Task 1: Rewrite the passage of the schema markup guide starting with "Why schema matters" and going on through "vs, plain listings.", with "CTR" replaced by "click-through rate".
Task 2: List every format for implementing structured data that the schema markup guide names.

Schema markup
📖 4 min readUpdated 2026-04-18
Schema markup (also called structured data) is a vocabulary for describing content to search engines. Article, Product, Recipe, FAQ, etc. It doesn't directly rank pages, but it qualifies them for rich results that transform SERP appearance and CTR.
Why schema matters
A FAQ-schema'd page can show expandable Q&A in the SERP. A product-schema'd page can show stars, price, and stock status. A recipe-schema'd page can show cook time and ratings. Rich results double or triple CTR vs, plain listings.
Formats
Three ways to implement:
- JSON-LD (Google's preferred format). JavaScript object in a
<script> tag in the head
- Microdata, inline attributes in HTML
- RDFa, another inline format
Use JSON-LD. It's cleaner, easier to generate, and keeps markup out of the visible HTML.
Common schema types worth implementing
- Article / BlogPosting, for blog posts. Drives Top Stories placement + rich snippet.
- Product, for e-commerce. Drives stars, price, availability in search.
- Review, ratings. Often combined with Product or LocalBusiness.
- FAQPage. Q&A sections. Can drive expandable FAQ in the SERP.
- HowTo, step-by-step content. Drives numbered step snippets.
- Recipe, specific to food sites. Lots of rich result types.
- Organization, company info for knowledge panels.
- LocalBusiness, for local businesses. Essential for local SEO.
- BreadcrumbList, shows breadcrumb path in search results.
- VideoObject, for video content.
- Event, for events, drives Google Events results.
- Course, for online courses.
- JobPosting, job listings.
Example: Article schema
<script type="application/ld+json">
{
"@context": "https://schema.org",
"@type": "Article",
"headline": "The Title of the Article",
"author": {
"@type": "Person",
"name": "Samuel Ochoa",
"url": "https://samuelochoa.com/about.html"
},
"datePublished": "2026-04-18",
"dateModified": "2026-04-18",
"image": "https://samuelochoa.com/images/hero.jpg"
}
</script>
Testing
- Rich Results Test (Google), validates + previews rich snippets
- Schema Markup Validator (schema.org), validates against the spec
- Search Console → Enhancements, shows live schema issues on your site
Common mistakes
- Marking up content not visible on the page. Violates guidelines; penalty-worthy.
- Wrong schema type. Not every page is an Article. Pick the right type.
- Missing required fields. Each schema type has required properties. Skipping them = no rich result.
- Stale data. Product schema saying "in stock" when it's not, disqualifies.
- FAQ schema on every page. Google has tightened FAQ rich results, now limited mostly to government and educational sites.
Priorities
If you only do three: Organization + Article (on content pages) + Product (on product pages). Get those right before layering in more.

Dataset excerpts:

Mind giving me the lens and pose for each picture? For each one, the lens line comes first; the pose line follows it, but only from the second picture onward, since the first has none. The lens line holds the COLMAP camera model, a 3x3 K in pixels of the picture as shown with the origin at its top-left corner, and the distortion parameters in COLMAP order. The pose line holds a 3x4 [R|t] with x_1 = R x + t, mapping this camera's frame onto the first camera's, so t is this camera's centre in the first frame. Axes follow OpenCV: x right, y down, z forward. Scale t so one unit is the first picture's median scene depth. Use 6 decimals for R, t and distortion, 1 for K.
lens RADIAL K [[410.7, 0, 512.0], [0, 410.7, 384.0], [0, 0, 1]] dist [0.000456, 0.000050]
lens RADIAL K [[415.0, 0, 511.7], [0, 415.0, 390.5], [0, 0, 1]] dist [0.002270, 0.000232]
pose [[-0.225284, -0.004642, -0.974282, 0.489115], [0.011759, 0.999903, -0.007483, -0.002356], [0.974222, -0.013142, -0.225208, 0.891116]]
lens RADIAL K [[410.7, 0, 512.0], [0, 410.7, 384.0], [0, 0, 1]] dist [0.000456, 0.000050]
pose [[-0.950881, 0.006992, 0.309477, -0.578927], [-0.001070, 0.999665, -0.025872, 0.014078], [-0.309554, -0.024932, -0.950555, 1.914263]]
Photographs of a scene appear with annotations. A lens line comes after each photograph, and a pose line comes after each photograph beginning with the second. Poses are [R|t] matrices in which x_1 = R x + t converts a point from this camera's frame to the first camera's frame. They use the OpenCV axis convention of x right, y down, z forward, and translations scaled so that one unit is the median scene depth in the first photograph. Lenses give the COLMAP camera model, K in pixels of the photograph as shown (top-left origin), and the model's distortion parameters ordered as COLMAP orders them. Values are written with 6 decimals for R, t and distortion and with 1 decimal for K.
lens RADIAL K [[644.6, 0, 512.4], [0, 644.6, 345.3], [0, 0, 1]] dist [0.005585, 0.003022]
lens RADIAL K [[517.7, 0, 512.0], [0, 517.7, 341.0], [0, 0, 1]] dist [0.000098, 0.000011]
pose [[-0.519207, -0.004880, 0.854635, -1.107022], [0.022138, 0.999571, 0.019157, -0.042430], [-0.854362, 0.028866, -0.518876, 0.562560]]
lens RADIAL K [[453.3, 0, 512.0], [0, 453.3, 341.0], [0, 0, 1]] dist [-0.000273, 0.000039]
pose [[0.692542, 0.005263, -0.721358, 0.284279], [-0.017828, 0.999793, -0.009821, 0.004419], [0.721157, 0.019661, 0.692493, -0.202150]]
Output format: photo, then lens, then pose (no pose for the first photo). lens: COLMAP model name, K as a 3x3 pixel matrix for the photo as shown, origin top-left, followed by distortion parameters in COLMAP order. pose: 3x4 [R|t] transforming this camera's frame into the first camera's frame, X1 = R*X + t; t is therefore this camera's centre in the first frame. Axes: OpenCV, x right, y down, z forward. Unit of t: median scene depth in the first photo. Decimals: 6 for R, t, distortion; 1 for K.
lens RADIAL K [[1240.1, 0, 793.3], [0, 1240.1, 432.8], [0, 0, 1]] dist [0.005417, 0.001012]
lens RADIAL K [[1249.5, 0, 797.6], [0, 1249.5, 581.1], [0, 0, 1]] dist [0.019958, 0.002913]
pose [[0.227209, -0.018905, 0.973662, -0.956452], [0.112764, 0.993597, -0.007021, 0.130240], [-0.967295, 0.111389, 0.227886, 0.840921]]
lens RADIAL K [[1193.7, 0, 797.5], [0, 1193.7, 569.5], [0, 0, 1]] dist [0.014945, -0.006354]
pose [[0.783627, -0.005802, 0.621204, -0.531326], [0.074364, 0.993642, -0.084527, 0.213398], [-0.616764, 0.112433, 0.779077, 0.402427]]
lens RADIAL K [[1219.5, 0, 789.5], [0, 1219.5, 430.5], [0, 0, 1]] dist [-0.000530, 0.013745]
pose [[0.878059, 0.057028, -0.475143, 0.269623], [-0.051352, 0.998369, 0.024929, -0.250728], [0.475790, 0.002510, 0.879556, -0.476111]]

Response 1:
Why schema matters
A FAQ-schema'd page can show expandable Q&A in the SERP. A product-schema'd page can show stars, price, and stock status. A recipe-schema'd page can show cook time and ratings. Rich results double or triple click-through rate vs, plain listings.

Response 2:
- JSON-LD
- Microdata
- RDFa